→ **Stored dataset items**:

*****

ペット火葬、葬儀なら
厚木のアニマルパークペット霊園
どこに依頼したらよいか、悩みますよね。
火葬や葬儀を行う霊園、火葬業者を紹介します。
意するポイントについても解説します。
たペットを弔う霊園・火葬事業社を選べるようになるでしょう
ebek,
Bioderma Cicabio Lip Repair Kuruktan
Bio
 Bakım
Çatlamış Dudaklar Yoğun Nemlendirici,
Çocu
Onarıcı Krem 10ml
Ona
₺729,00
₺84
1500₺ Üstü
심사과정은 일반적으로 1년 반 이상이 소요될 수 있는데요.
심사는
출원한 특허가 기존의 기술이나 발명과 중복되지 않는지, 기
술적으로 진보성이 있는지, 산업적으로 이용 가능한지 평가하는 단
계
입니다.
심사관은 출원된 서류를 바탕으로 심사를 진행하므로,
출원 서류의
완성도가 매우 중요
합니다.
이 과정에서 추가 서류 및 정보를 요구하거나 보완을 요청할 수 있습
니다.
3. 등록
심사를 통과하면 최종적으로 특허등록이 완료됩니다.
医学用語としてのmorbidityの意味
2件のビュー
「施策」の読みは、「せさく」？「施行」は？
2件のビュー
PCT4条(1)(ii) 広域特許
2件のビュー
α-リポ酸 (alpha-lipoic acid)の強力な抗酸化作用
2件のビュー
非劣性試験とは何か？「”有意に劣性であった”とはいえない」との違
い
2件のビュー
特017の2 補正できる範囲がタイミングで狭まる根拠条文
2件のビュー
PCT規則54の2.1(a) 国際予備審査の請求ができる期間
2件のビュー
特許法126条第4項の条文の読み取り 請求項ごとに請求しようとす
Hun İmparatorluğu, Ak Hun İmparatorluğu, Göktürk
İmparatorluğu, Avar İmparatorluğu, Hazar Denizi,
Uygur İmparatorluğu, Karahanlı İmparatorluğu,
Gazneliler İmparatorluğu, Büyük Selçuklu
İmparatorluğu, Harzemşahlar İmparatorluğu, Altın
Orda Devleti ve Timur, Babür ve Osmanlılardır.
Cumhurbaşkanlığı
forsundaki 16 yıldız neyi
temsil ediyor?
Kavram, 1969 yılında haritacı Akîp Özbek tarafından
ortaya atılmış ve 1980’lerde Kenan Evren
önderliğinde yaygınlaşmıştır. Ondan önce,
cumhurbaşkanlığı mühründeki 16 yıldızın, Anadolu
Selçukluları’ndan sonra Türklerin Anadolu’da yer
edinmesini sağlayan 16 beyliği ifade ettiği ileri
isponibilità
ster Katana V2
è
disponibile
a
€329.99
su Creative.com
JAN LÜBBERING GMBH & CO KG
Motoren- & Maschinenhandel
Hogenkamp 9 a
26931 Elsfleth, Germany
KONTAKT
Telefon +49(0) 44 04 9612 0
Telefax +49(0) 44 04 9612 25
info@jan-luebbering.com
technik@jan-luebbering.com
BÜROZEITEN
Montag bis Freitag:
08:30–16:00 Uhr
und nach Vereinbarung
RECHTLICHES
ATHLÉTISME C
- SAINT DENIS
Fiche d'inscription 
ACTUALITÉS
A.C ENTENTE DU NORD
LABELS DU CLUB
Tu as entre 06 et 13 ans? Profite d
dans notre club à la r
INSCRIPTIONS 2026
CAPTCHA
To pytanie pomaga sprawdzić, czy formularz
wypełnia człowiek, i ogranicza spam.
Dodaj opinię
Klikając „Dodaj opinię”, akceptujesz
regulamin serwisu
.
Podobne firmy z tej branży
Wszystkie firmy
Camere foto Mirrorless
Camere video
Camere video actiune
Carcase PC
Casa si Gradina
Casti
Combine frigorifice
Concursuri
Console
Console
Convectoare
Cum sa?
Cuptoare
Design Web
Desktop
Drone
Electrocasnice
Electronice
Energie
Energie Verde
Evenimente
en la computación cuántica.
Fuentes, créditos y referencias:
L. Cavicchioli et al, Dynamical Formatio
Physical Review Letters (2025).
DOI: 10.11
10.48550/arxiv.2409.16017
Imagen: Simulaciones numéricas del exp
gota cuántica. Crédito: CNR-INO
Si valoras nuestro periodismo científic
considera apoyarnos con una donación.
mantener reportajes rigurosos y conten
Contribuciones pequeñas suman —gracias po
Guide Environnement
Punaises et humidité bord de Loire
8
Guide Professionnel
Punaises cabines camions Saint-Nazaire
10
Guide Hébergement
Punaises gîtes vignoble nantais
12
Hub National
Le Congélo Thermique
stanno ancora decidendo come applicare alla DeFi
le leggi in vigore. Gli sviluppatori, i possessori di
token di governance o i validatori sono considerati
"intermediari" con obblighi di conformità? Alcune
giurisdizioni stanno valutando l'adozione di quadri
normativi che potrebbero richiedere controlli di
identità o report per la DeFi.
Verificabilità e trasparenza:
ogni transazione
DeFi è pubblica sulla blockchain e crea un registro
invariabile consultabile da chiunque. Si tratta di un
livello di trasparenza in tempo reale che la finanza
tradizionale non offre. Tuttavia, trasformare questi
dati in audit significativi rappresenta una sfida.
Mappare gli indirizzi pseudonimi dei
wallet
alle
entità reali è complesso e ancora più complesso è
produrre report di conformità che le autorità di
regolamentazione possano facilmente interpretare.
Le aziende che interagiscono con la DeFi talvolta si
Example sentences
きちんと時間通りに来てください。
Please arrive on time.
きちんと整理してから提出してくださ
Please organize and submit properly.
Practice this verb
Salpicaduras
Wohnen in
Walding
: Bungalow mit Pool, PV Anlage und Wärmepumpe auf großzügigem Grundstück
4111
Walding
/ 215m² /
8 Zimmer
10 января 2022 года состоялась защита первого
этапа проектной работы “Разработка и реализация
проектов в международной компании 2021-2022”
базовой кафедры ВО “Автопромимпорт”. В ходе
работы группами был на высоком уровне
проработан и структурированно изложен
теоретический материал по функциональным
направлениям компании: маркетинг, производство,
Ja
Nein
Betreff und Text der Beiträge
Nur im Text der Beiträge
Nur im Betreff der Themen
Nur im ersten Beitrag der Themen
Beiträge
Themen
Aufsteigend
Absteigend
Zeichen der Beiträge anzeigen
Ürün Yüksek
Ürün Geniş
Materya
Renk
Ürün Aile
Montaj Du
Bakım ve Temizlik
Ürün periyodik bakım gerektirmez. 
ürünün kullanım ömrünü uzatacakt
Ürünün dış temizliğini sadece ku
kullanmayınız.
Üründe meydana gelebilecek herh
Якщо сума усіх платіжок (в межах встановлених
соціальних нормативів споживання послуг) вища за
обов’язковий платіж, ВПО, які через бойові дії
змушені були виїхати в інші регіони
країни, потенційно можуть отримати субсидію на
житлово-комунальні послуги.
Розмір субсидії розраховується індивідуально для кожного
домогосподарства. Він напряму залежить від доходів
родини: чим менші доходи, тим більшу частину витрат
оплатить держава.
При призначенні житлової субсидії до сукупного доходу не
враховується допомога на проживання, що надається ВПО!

*****

→ **WORK ITEM**: Please reproduce the closing stretch of the records, from the line with "Ürün Yüksek" through the last line, exactly as it stands.

→ **RESULT OF THIS TASK**:
Ürün Yüksek
Ürün Geniş
Materya
Renk
Ürün Aile
Montaj Du
Bakım ve Temizlik
Ürün periyodik bakım gerektirmez. 
ürünün kullanım ömrünü uzatacakt
Ürünün dış temizliğini sadece ku
kullanmayınız.
Üründe meydana gelebilecek herh
Якщо сума усіх платіжок (в межах встановлених
соціальних нормативів споживання послуг) вища за
обов’язковий платіж, ВПО, які через бойові дії
змушені були виїхати в інші регіони
країни, потенційно можуть отримати субсидію на
житлово-комунальні послуги.
Розмір субсидії розраховується індивідуально для кожного
домогосподарства. Він напряму залежить від доходів
родини: чим менші доходи, тим більшу частину витрат
оплатить держава.
При призначенні житлової субсидії до сукупного доходу не
враховується допомога на проживання, що надається ВПО!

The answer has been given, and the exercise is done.